Operation Manual

7-59
SYSTEEMINSTELLINGEN►GEBRUIKERSBEDIENING
Aangepaste Index
U kunt de naam van de aangepaste index wijzigen.
Tik op de naam van de aangepaste index in de lijst om deze te bewerken.
Wis de eerder ingevoerde tekens en voer een nieuwe naam in (maximaal 127 tekens).
Lijst van organisaties /groepen
Deze modus wordt gebruikt om gebruikersgroepen op te slaan.
Tik op een groepsnaam om deze rechtstreeks in te voeren.
Wis de eerder ingevoerde tekens en voer een nieuwe naam in (maximaal 255 tekens).
Standaard- Instellingen
Gebruikersauthenticatie
Met deze instelling kunt u gebruikersauthenticatie in- of uitschakelen en de authenticatiemethode opgeven.
Als gebruikersauthenticatie is ingeschakeld, wordt elke gebruiker van het apparaat geregistreerd. Wanneer een
gebruiker zich aanmeldt, worden de bijbehorende authenticatie-instellingen op die gebruiker toegepast. Deze functie
biedt meer controle over de beveiliging en het kostenbeheer dan op eerdere apparaten.

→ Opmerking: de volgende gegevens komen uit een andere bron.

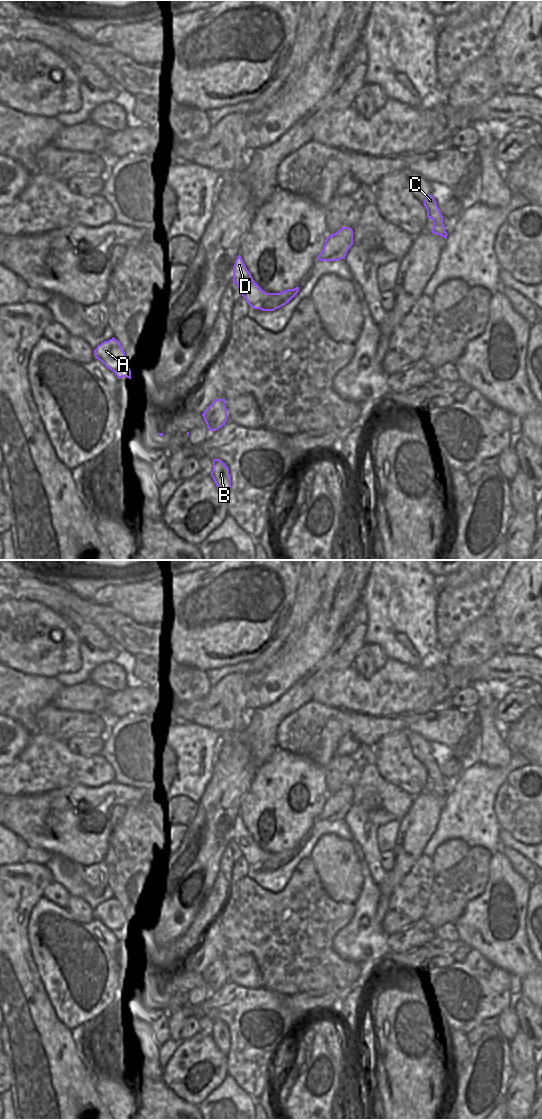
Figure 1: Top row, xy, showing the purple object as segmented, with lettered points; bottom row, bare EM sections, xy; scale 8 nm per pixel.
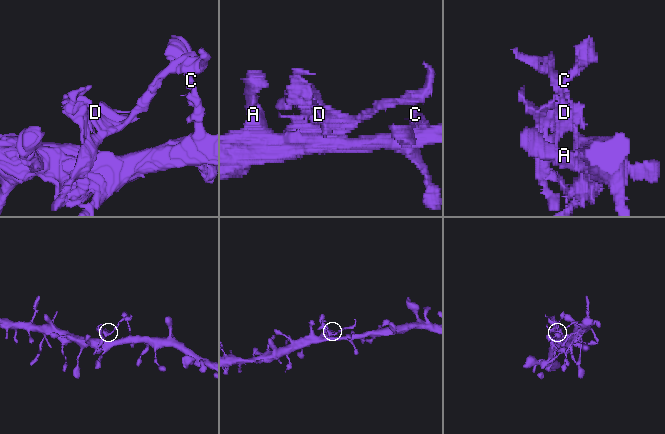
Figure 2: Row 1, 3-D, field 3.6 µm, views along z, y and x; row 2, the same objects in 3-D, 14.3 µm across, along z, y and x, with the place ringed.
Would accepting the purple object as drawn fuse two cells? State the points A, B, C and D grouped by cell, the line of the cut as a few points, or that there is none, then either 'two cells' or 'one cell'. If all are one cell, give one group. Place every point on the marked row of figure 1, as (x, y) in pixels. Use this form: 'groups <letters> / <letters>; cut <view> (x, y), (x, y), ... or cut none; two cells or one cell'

Zelfs als de gebruikersinformatie niet op het apparaat is opgeslagen, kunt u de gebruikersinformatie die op een
LDAP-server is opgeslagen zo nodig rechtstreeks op het apparaat invoeren. In dit geval wordt de
authenticatie-informatie van de 'Gebruiker' die als fabrieksinstelling is opgeslagen toegepast op de aangemelde
gebruiker. Zie 'Als fabrieksinstelling opgeslagen gebruikers (pagina 7-57)
' voor meer informatie.
Gebruikersauthenticatie
Als [Gebruikersauthenticatie]is ingeschakeld, wordt het authenticatiescherm weergegeven voordat er een handeling
wordt uitgevoerd - in elke modus behalve in het opdrachtbeheer scherm*.
Meld u aan als een reeds geregistreerde gebruiker.
Nadat u zich hebt aangemeld, kunt u binnen alle modi navigeren.
* Het aanmeldscherm wordt weergegeven als een documentarchiveringsbestand wordt gebruikt of als opnieuw wordt
geprobeerd een distributieverzending uit te voeren vanuit het opdrachtbeheer scherm.
Authentificatie Server Instellingen
Stel de locatie in waar de gebruikersauthenticatie moet worden ingeschakeld.
Lokaal aanmelden: Gebruikersauthenticatie door de machine.
LDAP: Gebruikersauthenticatie door de LDAP-server.
Active Directory: Gebruikersauthenticatie door Active Directory.
Standaardinstelling netwerkauthenticatieserver
Gebruik deze instelling om de standaardnetwerkauthenticatieserver in te stellen.
Wanneer u zich aanmeldt in de instellingsmodus (webversie) of een afdrukopdracht naar het apparaat verzendt met
gebruikersinformatie die niet in het apparaat is geregistreerd, is de authenticatieserver niet bekend. Deze instelling
wordt gebruikt om een van de LDAP-servers die in het apparaat zijn geregistreerd te selecteren als authenticatieserver.
•Zie 'Gebruikers- Lijst (pagina 7-56)' voor informatie over het opslaan van gebruikers.
•Zie 'GEBRUIKERSAUTHENTICATIE
(pagina 1-31)' voor informatie over de aanmeldprocedures als de
gebruikersauthenticatie is ingeschakeld.
Als aanmelding plaatsvindt via netwerkauthenticatie met gebruikersinformatie die niet op het apparaat is vastgelegd, wordt
de gebruiker die zich aanmeldt de '
Gebruiker', die als standaardwaarde is geregistreerd. Zie 'Als fabrieksinstelling
opgeslagen gebruikers (pagina 7-57)' voor meer informatie.